## Excerpted records
━━━━━━━━━━

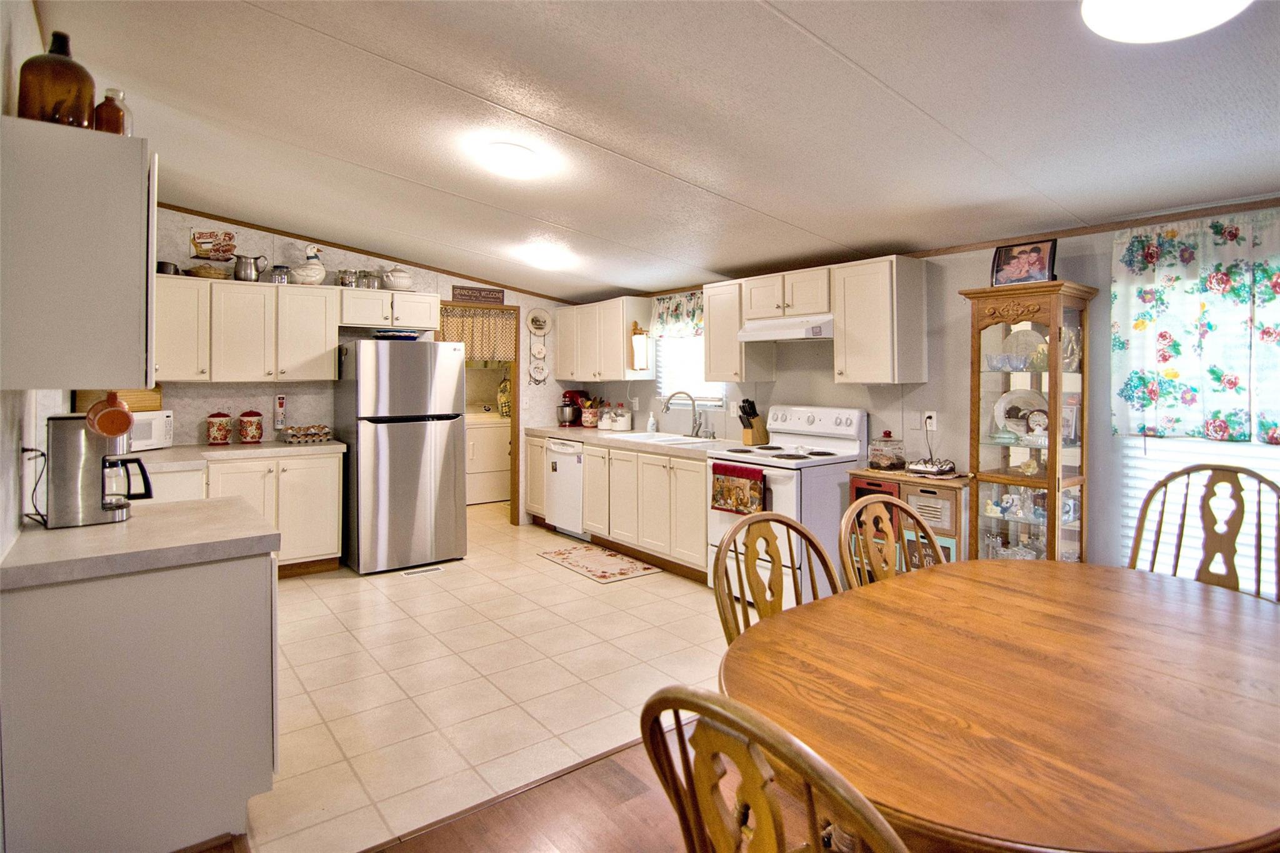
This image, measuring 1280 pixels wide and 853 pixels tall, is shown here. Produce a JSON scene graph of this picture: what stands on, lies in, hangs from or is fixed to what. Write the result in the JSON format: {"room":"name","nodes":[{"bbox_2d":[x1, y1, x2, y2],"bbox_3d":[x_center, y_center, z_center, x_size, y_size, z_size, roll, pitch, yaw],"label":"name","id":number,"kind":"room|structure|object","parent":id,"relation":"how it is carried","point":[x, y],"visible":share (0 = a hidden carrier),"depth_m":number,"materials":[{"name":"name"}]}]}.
{"room":"kitchen","nodes":[
{"label":"kitchen","id":0,"kind":"room"},
{"bbox_2d":[0,1,69,561],"bbox_3d":[-1.837,-0.061,1.549,0.128,2.701,6.008,-1,2,-38],"label":"left wall","id":1,"kind":"structure","parent":0,"point":[9,464],"depth_m":1.76,"materials":[{"name":"white paint"}]},
{"bbox_2d":[0,113,154,388],"bbox_3d":[-1.761,-0.445,1.818,0.351,0.746,0.626,-1,2,-38],"label":"upper cabinet","id":2,"kind":"object","parent":1,"relation":"attached to","point":[111,376],"visible":0.99,"depth_m":1.59,"materials":[{"name":"paint"}]},
{"bbox_2d":[18,30,96,126],"bbox_3d":[-1.667,-0.928,1.638,0.162,0.292,0.162,-1,2,-38],"label":"brown bottle","id":3,"kind":"object","parent":2,"relation":"on","point":[89,90],"visible":0.81,"depth_m":1.58,"materials":[{"name":"glass"}]},
{"bbox_2d":[93,86,131,135],"bbox_3d":[-1.629,-0.905,1.758,0.092,0.174,0.092,-1,2,-38],"label":"brown bottle","id":4,"kind":"object","parent":2,"relation":"on","point":[106,115],"visible":0.72,"depth_m":1.73,"materials":[{"name":"glass"}]},
{"bbox_2d":[136,210,584,525],"bbox_3d":[-2.261,-0.195,5.093,4.091,2.704,0.122,-1,2,-38],"label":"back wall","id":5,"kind":"structure","parent":0,"point":[284,244],"depth_m":4.71,"materials":[{"name":"paint"}]},
{"bbox_2d":[190,229,236,260],"bbox_3d":[-3.205,-1.257,4.273,0.274,0.218,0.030,-1,2,-38],"label":"wall sign","id":6,"kind":"object","parent":5,"relation":"attached to","point":[206,237],"visible":1,"depth_m":4.26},
{"bbox_2d":[150,274,339,383],"bbox_3d":[-3.025,-0.592,4.270,1.208,0.733,0.368,-1,2,-38],"label":"upper cabinet","id":7,"kind":"object","parent":5,"relation":"attached to","point":[259,376],"visible":0.87,"depth_m":4.16,"materials":[{"name":"white wood"}]},
{"bbox_2d":[155,261,180,275],"bbox_3d":[-3.321,-0.998,4.000,0.166,0.099,0.184,-1,2,-38],"label":"pot","id":8,"kind":"object","parent":7,"relation":"on","point":[161,269],"visible":0.65,"depth_m":3.94,"materials":[{"name":"metal"}]},
{"bbox_2d":[185,263,229,279],"bbox_3d":[-3.169,-1.019,4.189,0.262,0.094,0.239,-1,2,-38],"label":"basket","id":9,"kind":"object","parent":7,"relation":"on","point":[196,272],"visible":0.86,"depth_m":4.11,"materials":[{"name":"brown wicker"}]},
{"bbox_2d":[233,253,268,281],"bbox_3d":[-2.946,-1.083,4.322,0.223,0.208,0.149,-1,2,-38],"label":"metal pitcher","id":10,"kind":"object","parent":7,"relation":"on","point":[241,277],"visible":0.99,"depth_m":4.26,"materials":[{"name":"silver metal"}]},
{"bbox_2d":[270,264,291,283],"bbox_3d":[-2.773,-1.051,4.404,0.129,0.152,0.127,-1,2,-38],"label":"glass jar","id":11,"kind":"object","parent":7,"relation":"on","point":[279,274],"visible":0.87,"depth_m":4.36,"materials":[{"name":"clear glass"}]},
{"bbox_2d":[291,242,327,285],"bbox_3d":[-2.618,-1.163,4.521,0.262,0.338,0.182,-1,2,-38],"label":"duck figurine","id":12,"kind":"object","parent":7,"relation":"on","point":[311,274],"visible":0.98,"depth_m":4.48,"materials":[{"name":"white ceramic"}]},
{"bbox_2d":[273,393,286,428],"bbox_3d":[-2.869,-0.012,4.547,0.070,0.262,0.046,-1,2,-38],"label":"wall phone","id":13,"kind":"object","parent":5,"relation":"attached to","point":[281,399],"visible":0.99,"depth_m":4.54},
{"bbox_2d":[156,203,574,301],"bbox_3d":[-2.286,-1.365,4.996,3.322,0.328,0.026,-1,2,-38],"label":"crown molding","id":14,"kind":"structure","parent":5,"relation":"attached to","point":[449,272],"depth_m":4.83,"materials":[{"name":"brown wood"}]},
{"bbox_2d":[337,286,441,331],"bbox_3d":[-2.166,-0.864,4.863,0.816,0.302,0.373,-1,2,-38],"label":"upper cabinet","id":15,"kind":"object","parent":5,"relation":"attached to","point":[417,324],"visible":0.9,"depth_m":4.71,"materials":[{"name":"white paint"}]},
{"bbox_2d":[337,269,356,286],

━━━━━━━━━━

## Aim of the exercise
Skipping all images, output the listing exactly.

## Written solution
This image, measuring 1280 pixels wide and 853 pixels tall, is shown here. Produce a JSON scene graph of this picture: what stands on, lies in, hangs from or is fixed to what. Write the result in the JSON format: {"room":"name","nodes":[{"bbox_2d":[x1, y1, x2, y2],"bbox_3d":[x_center, y_center, z_center, x_size, y_size, z_size, roll, pitch, yaw],"label":"name","id":number,"kind":"room|structure|object","parent":id,"relation":"how it is carried","point":[x, y],"visible":share (0 = a hidden carrier),"depth_m":number,"materials":[{"name":"name"}]}]}.
{"room":"kitchen","nodes":[
{"label":"kitchen","id":0,"kind":"room"},
{"bbox_2d":[0,1,69,561],"bbox_3d":[-1.837,-0.061,1.549,0.128,2.701,6.008,-1,2,-38],"label":"left wall","id":1,"kind":"structure","parent":0,"point":[9,464],"depth_m":1.76,"materials":[{"name":"white paint"}]},
{"bbox_2d":[0,113,154,388],"bbox_3d":[-1.761,-0.445,1.818,0.351,0.746,0.626,-1,2,-38],"label":"upper cabinet","id":2,"kind":"object","parent":1,"relation":"attached to","point":[111,376],"visible":0.99,"depth_m":1.59,"materials":[{"name":"paint"}]},
{"bbox_2d":[18,30,96,126],"bbox_3d":[-1.667,-0.928,1.638,0.162,0.292,0.162,-1,2,-38],"label":"brown bottle","id":3,"kind":"object","parent":2,"relation":"on","point":[89,90],"visible":0.81,"depth_m":1.58,"materials":[{"name":"glass"}]},
{"bbox_2d":[93,86,131,135],"bbox_3d":[-1.629,-0.905,1.758,0.092,0.174,0.092,-1,2,-38],"label":"brown bottle","id":4,"kind":"object","parent":2,"relation":"on","point":[106,115],"visible":0.72,"depth_m":1.73,"materials":[{"name":"glass"}]},
{"bbox_2d":[136,210,584,525],"bbox_3d":[-2.261,-0.195,5.093,4.091,2.704,0.122,-1,2,-38],"label":"back wall","id":5,"kind":"structure","parent":0,"point":[284,244],"depth_m":4.71,"materials":[{"name":"paint"}]},
{"bbox_2d":[190,229,236,260],"bbox_3d":[-3.205,-1.257,4.273,0.274,0.218,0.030,-1,2,-38],"label":"wall sign","id":6,"kind":"object","parent":5,"relation":"attached to","point":[206,237],"visible":1,"depth_m":4.26},
{"bbox_2d":[150,274,339,383],"bbox_3d":[-3.025,-0.592,4.270,1.208,0.733,0.368,-1,2,-38],"label":"upper cabinet","id":7,"kind":"object","parent":5,"relation":"attached to","point":[259,376],"visible":0.87,"depth_m":4.16,"materials":[{"name":"white wood"}]},
{"bbox_2d":[155,261,180,275],"bbox_3d":[-3.321,-0.998,4.000,0.166,0.099,0.184,-1,2,-38],"label":"pot","id":8,"kind":"object","parent":7,"relation":"on","point":[161,269],"visible":0.65,"depth_m":3.94,"materials":[{"name":"metal"}]},
{"bbox_2d":[185,263,229,279],"bbox_3d":[-3.169,-1.019,4.189,0.262,0.094,0.239,-1,2,-38],"label":"basket","id":9,"kind":"object","parent":7,"relation":"on","point":[196,272],"visible":0.86,"depth_m":4.11,"materials":[{"name":"brown wicker"}]},
{"bbox_2d":[233,253,268,281],"bbox_3d":[-2.946,-1.083,4.322,0.223,0.208,0.149,-1,2,-38],"label":"metal pitcher","id":10,"kind":"object","parent":7,"relation":"on","point":[241,277],"visible":0.99,"depth_m":4.26,"materials":[{"name":"silver metal"}]},
{"bbox_2d":[270,264,291,283],"bbox_3d":[-2.773,-1.051,4.404,0.129,0.152,0.127,-1,2,-38],"label":"glass jar","id":11,"kind":"object","parent":7,"relation":"on","point":[279,274],"visible":0.87,"depth_m":4.36,"materials":[{"name":"clear glass"}]},
{"bbox_2d":[291,242,327,285],"bbox_3d":[-2.618,-1.163,4.521,0.262,0.338,0.182,-1,2,-38],"label":"duck figurine","id":12,"kind":"object","parent":7,"relation":"on","point":[311,274],"visible":0.98,"depth_m":4.48,"materials":[{"name":"white ceramic"}]},
{"bbox_2d":[273,393,286,428],"bbox_3d":[-2.869,-0.012,4.547,0.070,0.262,0.046,-1,2,-38],"label":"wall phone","id":13,"kind":"object","parent":5,"relation":"attached to","point":[281,399],"visible":0.99,"depth_m":4.54},
{"bbox_2d":[156,203,574,301],"bbox_3d":[-2.286,-1.365,4.996,3.322,0.328,0.026,-1,2,-38],"label":"crown molding","id":14,"kind":"structure","parent":5,"relation":"attached to","point":[449,272],"depth_m":4.83,"materials":[{"name":"brown wood"}]},
{"bbox_2d":[337,286,441,331],"bbox_3d":[-2.166,-0.864,4.863,0.816,0.302,0.373,-1,2,-38],"label":"upper cabinet","id":15,"kind":"object","parent":5,"relation":"attached to","point":[417,324],"visible":0.9,"depth_m":4.71,"materials":[{"name":"white paint"}]},
{"bbox_2d":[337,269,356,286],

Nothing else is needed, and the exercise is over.